I work at a website development company and one of our clients websites was hacked/defaced. The web host blamed out of date software on our client's website for the breach and the deface. Our client was on a shared hosting package with the hosting company.
When I was told to be the one to clean up the mess on the website and after getting rid of recently modified files (most of the site hasn't been touched for several months) and other malicious files, I stumbled upon a directly conveniently named "sym". This directory contained a symbolic link to the Root directory on the site which stunned me a little that it could be created in the first place.
I checked some folders and files inside and I had full read/write access to any file on the system. The very first thing I did was make my own employer aware of the situation before then informing the web hosting company that there is a major security risk to the server. I sent the message to them two weeks ago and I have not heard a single thing since.
Since then however, the hosting company has been much harder to deal with not responding to the many messages we have sent to them regarding other issues with this particular client's hosting. The site has been defaced again but this time no matter how many times they say they reset the password to the FTP and cPanel, we still can't login. Without being able to login, we can not make our own backup of the site (database dump and files download) which means we can not move the site to another hosting company
We tried to do a second idea of actually just pointing the domain name to a temporary host with a splash page rather than the defaced page. Unfortunately with this, there were issues with who actually controlled the domain name. The Whois lookup said it was Netregistry however when contacting them, they said it was the web hosting company. Trying to login to the hosting company's domain manager, it said they were not managing that domain name.
We are actually kind of stuck with what to do now.

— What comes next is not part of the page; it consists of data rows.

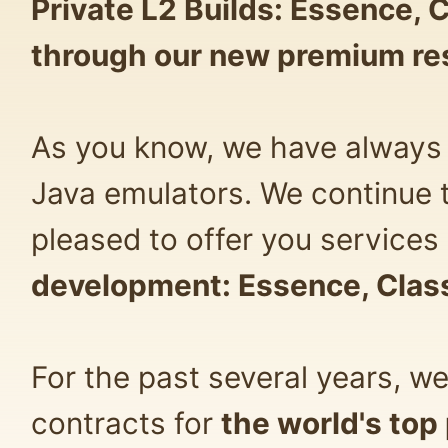
Private L2 Builds: Essence, 
through our new premium re
As you know, we have always 
Java emulators. We continue 
pleased to offer you services 
development: Essence, Class
For the past several years, w
contracts for
the world's top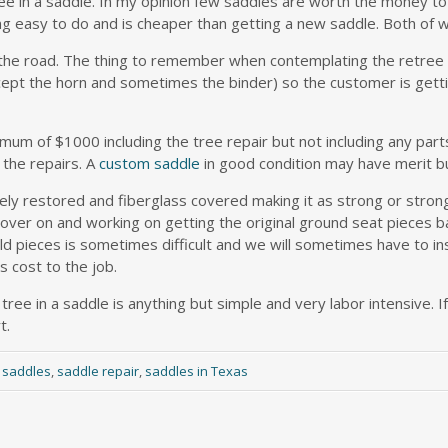
 tree in a saddle. In my opinion few saddles are worth the money
ing easy to do and is cheaper than getting a new saddle. Both of w
 the road. The thing to remember when contemplating the retree 
except the horn and sometimes the binder) so the customer is get
imum of $1000 including the tree repair but not including any parts
 the repairs. A
custom saddle
in good condition may have merit bu
ely restored and fiberglass covered making it as strong or stro
over on and working on getting the original ground seat pieces ba
ld pieces is sometimes difficult and we will sometimes have to in
 cost to the job.
tree in a saddle is anything but simple and very labor intensive. If
t.
 saddles
,
saddle repair
,
saddles in Texas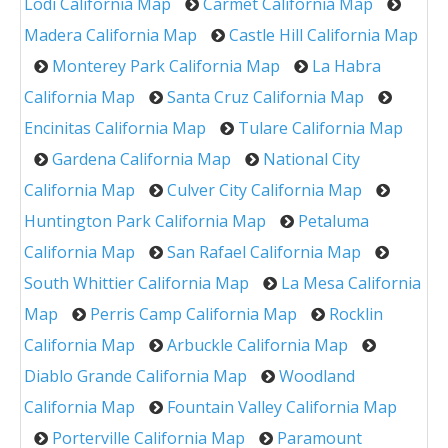
Lodi California Map
Carmet California Map
Madera California Map
Castle Hill California Map
Monterey Park California Map
La Habra
California Map
Santa Cruz California Map
Encinitas California Map
Tulare California Map
Gardena California Map
National City
California Map
Culver City California Map
Huntington Park California Map
Petaluma
California Map
San Rafael California Map
South Whittier California Map
La Mesa California
Map
Perris Camp California Map
Rocklin
California Map
Arbuckle California Map
Diablo Grande California Map
Woodland
California Map
Fountain Valley California Map
Porterville California Map
Paramount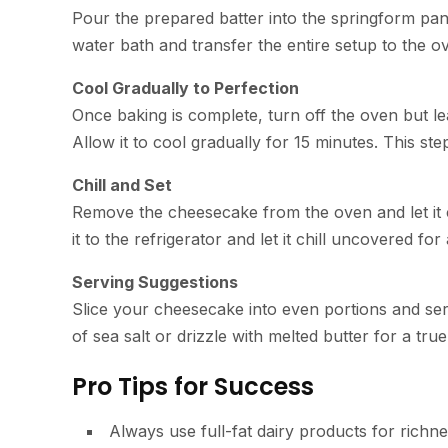
Pour the prepared batter into the springform pan
water bath and transfer the entire setup to the o
Cool Gradually to Perfection
Once baking is complete, turn off the oven but le
Allow it to cool gradually for 15 minutes. This st
Chill and Set
Remove the cheesecake from the oven and let it 
it to the refrigerator and let it chill uncovered for
Serving Suggestions
Slice your cheesecake into even portions and serv
of sea salt or drizzle with melted butter for a tr
Pro Tips for Success
Always use full-fat dairy products for richne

We know we definitely want to transfer them to a new hosting company but like I said above, we can't even make a back up of the site to do a clean move. We did quote them a few months back about redoing their website (the bulk of the website was made several years ago) but they have so far resisted the rebuild.
What would any of the Slashdot crowd do if they were in the same situation?
Still fight with the hosting company to get the data?
Push the client to get a new website built with new data?
But then who would be responsible for the domain name if neither party says they are?